Saved entries
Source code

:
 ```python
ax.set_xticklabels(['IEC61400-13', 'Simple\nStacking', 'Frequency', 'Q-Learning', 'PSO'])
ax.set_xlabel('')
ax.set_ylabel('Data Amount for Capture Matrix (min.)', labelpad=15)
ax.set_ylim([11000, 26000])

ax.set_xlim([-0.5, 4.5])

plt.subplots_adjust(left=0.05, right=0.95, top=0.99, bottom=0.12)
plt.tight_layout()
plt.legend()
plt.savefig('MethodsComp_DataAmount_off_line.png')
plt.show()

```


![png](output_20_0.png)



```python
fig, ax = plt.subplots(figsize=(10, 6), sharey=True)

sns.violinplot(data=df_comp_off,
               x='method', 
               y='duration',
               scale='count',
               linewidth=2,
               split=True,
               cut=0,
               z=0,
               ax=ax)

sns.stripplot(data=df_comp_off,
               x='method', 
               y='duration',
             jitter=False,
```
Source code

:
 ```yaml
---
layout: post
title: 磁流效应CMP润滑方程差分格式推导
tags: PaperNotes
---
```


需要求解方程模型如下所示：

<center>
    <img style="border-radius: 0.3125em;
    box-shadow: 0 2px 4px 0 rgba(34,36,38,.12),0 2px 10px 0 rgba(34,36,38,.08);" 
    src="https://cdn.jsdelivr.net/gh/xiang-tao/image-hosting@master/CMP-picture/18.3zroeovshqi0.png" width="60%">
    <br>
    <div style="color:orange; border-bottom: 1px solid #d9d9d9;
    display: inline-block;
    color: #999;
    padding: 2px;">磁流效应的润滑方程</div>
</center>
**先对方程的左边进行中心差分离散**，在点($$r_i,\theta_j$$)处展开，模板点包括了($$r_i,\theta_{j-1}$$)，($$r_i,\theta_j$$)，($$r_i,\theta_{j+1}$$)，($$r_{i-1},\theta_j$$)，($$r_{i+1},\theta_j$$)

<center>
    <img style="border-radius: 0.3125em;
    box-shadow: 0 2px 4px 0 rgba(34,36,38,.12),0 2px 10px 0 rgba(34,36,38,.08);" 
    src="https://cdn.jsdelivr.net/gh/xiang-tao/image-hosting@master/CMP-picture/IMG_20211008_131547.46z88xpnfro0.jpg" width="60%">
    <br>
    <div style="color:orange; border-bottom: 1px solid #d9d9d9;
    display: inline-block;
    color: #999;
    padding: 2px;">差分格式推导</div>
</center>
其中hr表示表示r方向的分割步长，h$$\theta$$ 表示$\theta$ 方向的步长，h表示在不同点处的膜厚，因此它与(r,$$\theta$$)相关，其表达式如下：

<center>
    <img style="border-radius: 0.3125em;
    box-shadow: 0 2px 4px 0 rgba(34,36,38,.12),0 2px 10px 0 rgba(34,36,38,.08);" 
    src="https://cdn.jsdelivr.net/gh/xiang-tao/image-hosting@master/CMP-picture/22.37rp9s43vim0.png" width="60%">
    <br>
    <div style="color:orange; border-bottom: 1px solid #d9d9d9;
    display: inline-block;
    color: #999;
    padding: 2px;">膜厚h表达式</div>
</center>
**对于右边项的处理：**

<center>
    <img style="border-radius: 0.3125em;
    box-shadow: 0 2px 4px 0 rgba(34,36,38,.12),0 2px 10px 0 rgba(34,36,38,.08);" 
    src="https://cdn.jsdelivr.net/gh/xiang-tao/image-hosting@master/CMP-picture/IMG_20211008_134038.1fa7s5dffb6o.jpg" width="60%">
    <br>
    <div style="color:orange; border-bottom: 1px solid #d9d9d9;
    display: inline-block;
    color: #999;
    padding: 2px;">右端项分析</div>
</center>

# ABOUT THIS TASK
As the exercise requires, copy out the data shown above word for word.

# SOLUTION BELOW
Source code

:
 ```python
ax.set_xticklabels(['IEC61400-13', 'Simple\nStacking', 'Frequency', 'Q-Learning', 'PSO'])
ax.set_xlabel('')
ax.set_ylabel('Data Amount for Capture Matrix (min.)', labelpad=15)
ax.set_ylim([11000, 26000])

ax.set_xlim([-0.5, 4.5])

plt.subplots_adjust(left=0.05, right=0.95, top=0.99, bottom=0.12)
plt.tight_layout()
plt.legend()
plt.savefig('MethodsComp_DataAmount_off_line.png')
plt.show()

```


![png](output_20_0.png)



```python
fig, ax = plt.subplots(figsize=(10, 6), sharey=True)

sns.violinplot(data=df_comp_off,
               x='method', 
               y='duration',
               scale='count',
               linewidth=2,
               split=True,
               cut=0,
               z=0,
               ax=ax)

sns.stripplot(data=df_comp_off,
               x='method', 
               y='duration',
             jitter=False,
```
Source code

:
 ```yaml
---
layout: post
title: 磁流效应CMP润滑方程差分格式推导
tags: PaperNotes
---
```


需要求解方程模型如下所示：

<center>
    <img style="border-radius: 0.3125em;
    box-shadow: 0 2px 4px 0 rgba(34,36,38,.12),0 2px 10px 0 rgba(34,36,38,.08);" 
    src="https://cdn.jsdelivr.net/gh/xiang-tao/image-hosting@master/CMP-picture/18.3zroeovshqi0.png" width="60%">
    <br>
    <div style="color:orange; border-bottom: 1px solid #d9d9d9;
    display: inline-block;
    color: #999;
    padding: 2px;">磁流效应的润滑方程</div>
</center>
**先对方程的左边进行中心差分离散**，在点($$r_i,\theta_j$$)处展开，模板点包括了($$r_i,\theta_{j-1}$$)，($$r_i,\theta_j$$)，($$r_i,\theta_{j+1}$$)，($$r_{i-1},\theta_j$$)，($$r_{i+1},\theta_j$$)

<center>
    <img style="border-radius: 0.3125em;
    box-shadow: 0 2px 4px 0 rgba(34,36,38,.12),0 2px 10px 0 rgba(34,36,38,.08);" 
    src="https://cdn.jsdelivr.net/gh/xiang-tao/image-hosting@master/CMP-picture/IMG_20211008_131547.46z88xpnfro0.jpg" width="60%">
    <br>
    <div style="color:orange; border-bottom: 1px solid #d9d9d9;
    display: inline-block;
    color: #999;
    padding: 2px;">差分格式推导</div>
</center>
其中hr表示表示r方向的分割步长，h$$\theta$$ 表示$\theta$ 方向的步长，h表示在不同点处的膜厚，因此它与(r,$$\theta$$)相关，其表达式如下：

<center>
    <img style="border-radius: 0.3125em;
    box-shadow: 0 2px 4px 0 rgba(34,36,38,.12),0 2px 10px 0 rgba(34,36,38,.08);" 
    src="https://cdn.jsdelivr.net/gh/xiang-tao/image-hosting@master/CMP-picture/22.37rp9s43vim0.png" width="60%">
    <br>
    <div style="color:orange; border-bottom: 1px solid #d9d9d9;
    display: inline-block;
    color: #999;
    padding: 2px;">膜厚h表达式</div>
</center>
**对于右边项的处理：**

<center>
    <img style="border-radius: 0.3125em;
    box-shadow: 0 2px 4px 0 rgba(34,36,38,.12),0 2px 10px 0 rgba(34,36,38,.08);" 
    src="https://cdn.jsdelivr.net/gh/xiang-tao/image-hosting@master/CMP-picture/IMG_20211008_134038.1fa7s5dffb6o.jpg" width="60%">
    <br>
    <div style="color:orange; border-bottom: 1px solid #d9d9d9;
    display: inline-block;
    color: #999;
    padding: 2px;">右端项分析</div>
</center>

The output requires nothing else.